С высоты колокольни и городок и поля – все казалось другим, не похожим на себя. Рожь и лес – одинакового роста, дороги сузились в тропинки, и по этим тропинкам шли и ехали на игрушечных телегах игрушечные монахи. В пролеты колокольни дул страшный ветер, такого Миша не помнил на земле, такой уложил бы все деревья, и совершенно ясно чувствовалось, что колокольня плывет и зыблется – и плывет почему-то против ветра.

– Бамкнем! – сказал кто-то.

– А ничего? – спросил Миша. Колокол был темный и огромный, ребят стояло под ним человек восемь, и еще можно было поставить столько же; невольно думалось, что ударишь в него, и зыбкая, плывущая колокольня рассыплется. Решили все-таки бамкнуть. Язык приводился в движение машиной с цепями и блоками. Ребята перепробовали все цепи, язык стоял, как столб. Было чудно: висит, не вкопан, а с места не сдвинешь. Начали разглядывать машину. Нашли подножку. Была она похожа на те, какие у прялок, только гораздо больше.

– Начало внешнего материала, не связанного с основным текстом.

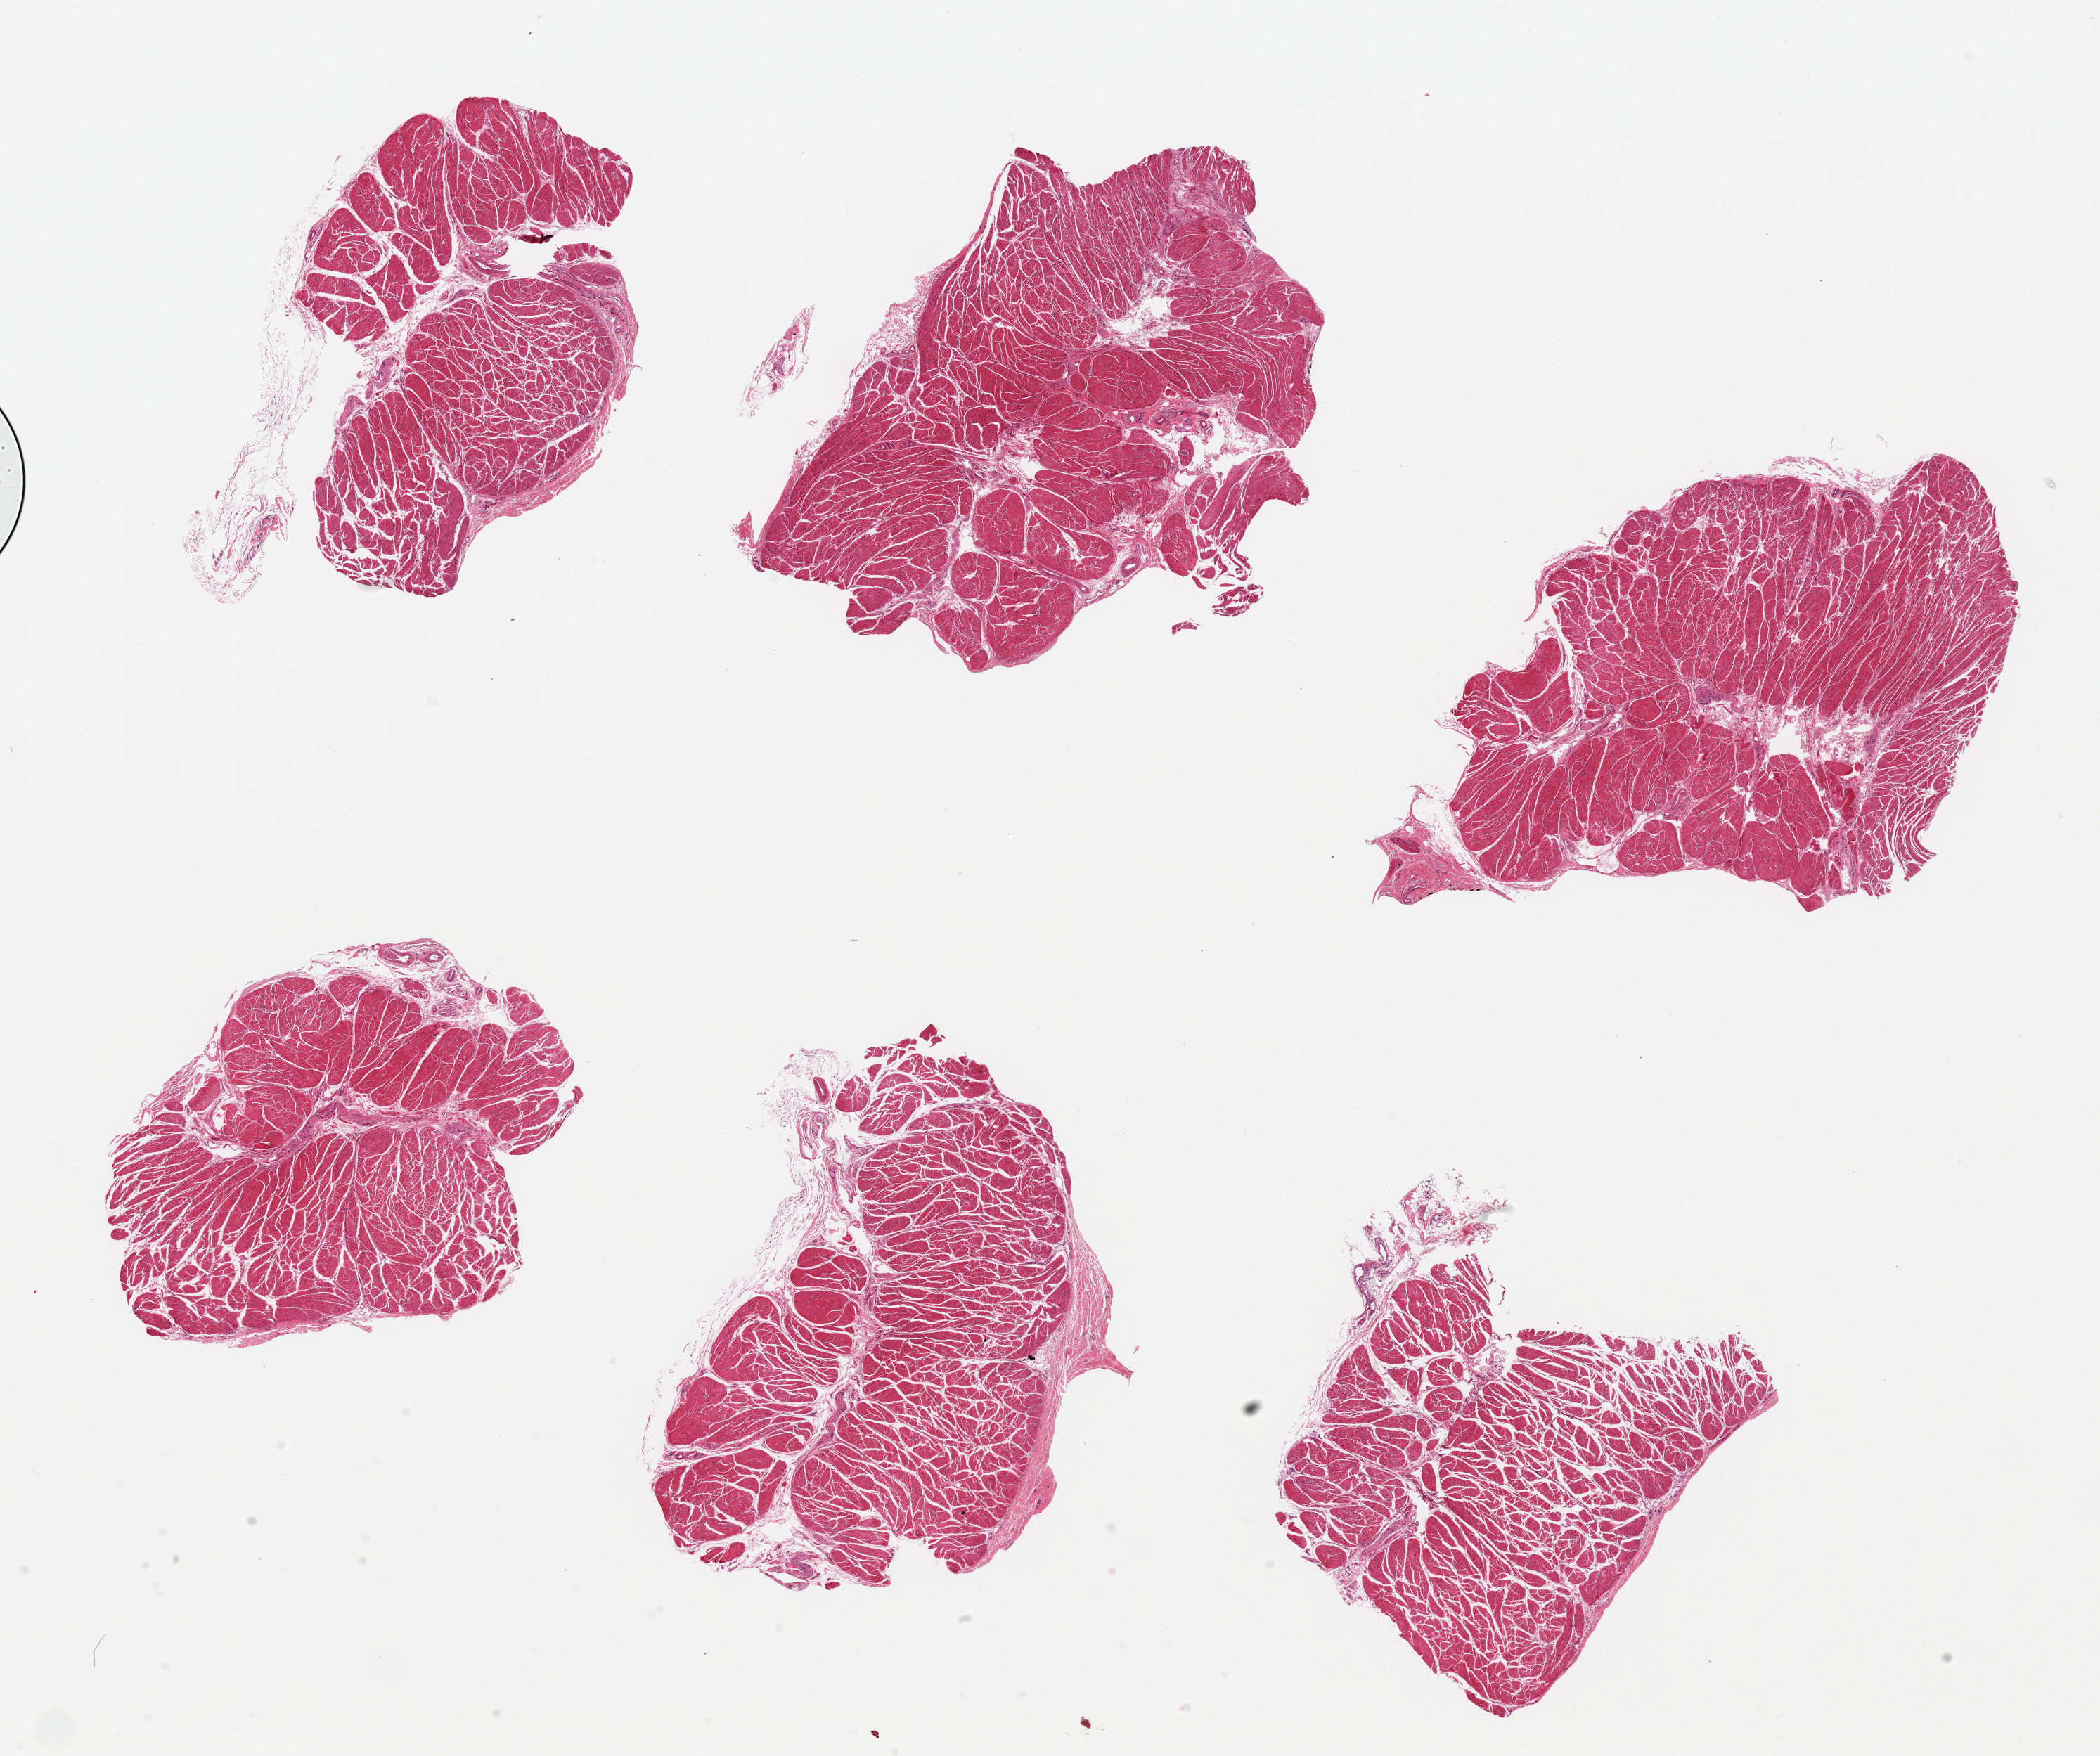
Digitized H&E-stained section, low-resolution overview of the scanned area, about 23.6 x 19.8 mm. PAXgene-fixed, paraffin-embedded tissue. Target tissue: esophageal muscle. Tissue donor sample. Donor sex: male.
Review note (as recorded): 6 pieces, up to 7x6mm; well sampled muscularis.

Вспомнили рассказы, что монах-звонарь работает ногой. Двое вскочили на подножку. Язык метнулся, как кулак, когда бьют им наотмашь, и еще не слыханный гул переполошил всю округу. Монахи остановились на дорогах, над базарной площадью взвились три стаи голубей, в саду замолк оркестр, огромная толпа гуляющих выкатилась из сада на базарную площадь.

Ребята полезли обратно в темную дыру лестницы. Запомнили это путешествие каждый по-разному: одни – ярче всего лестницу, другие – как рявкнул колокол, Петька из Кукуевской слободы – что голубей с площади взлетело девятнадцать штук, Миша Конев – высоту и ветер.

Года два монастырь стоял закрытым, пока там учитывали ценности. Потом соборы и ризницы стали музеем, а в жилых корпусах открыли педагогический техникум. К тому времени Миша окончил семилетку, поступил в техникум, записался в комсомол и в союз безбожников при музее.

В музее он вызвался показывать экскурсантам колокольню, которая до того стояла закрытой. Каждый выходной день поднимался он под колокола и там, прислонясь к языку самого большого колокола, рассказывал, что строена колокольня знаменитым зодчим, много строившим в Питере. Высоты в ней с крестом девяносто метров. Сейчас экскурсия стоит на шестьдесят восьмом.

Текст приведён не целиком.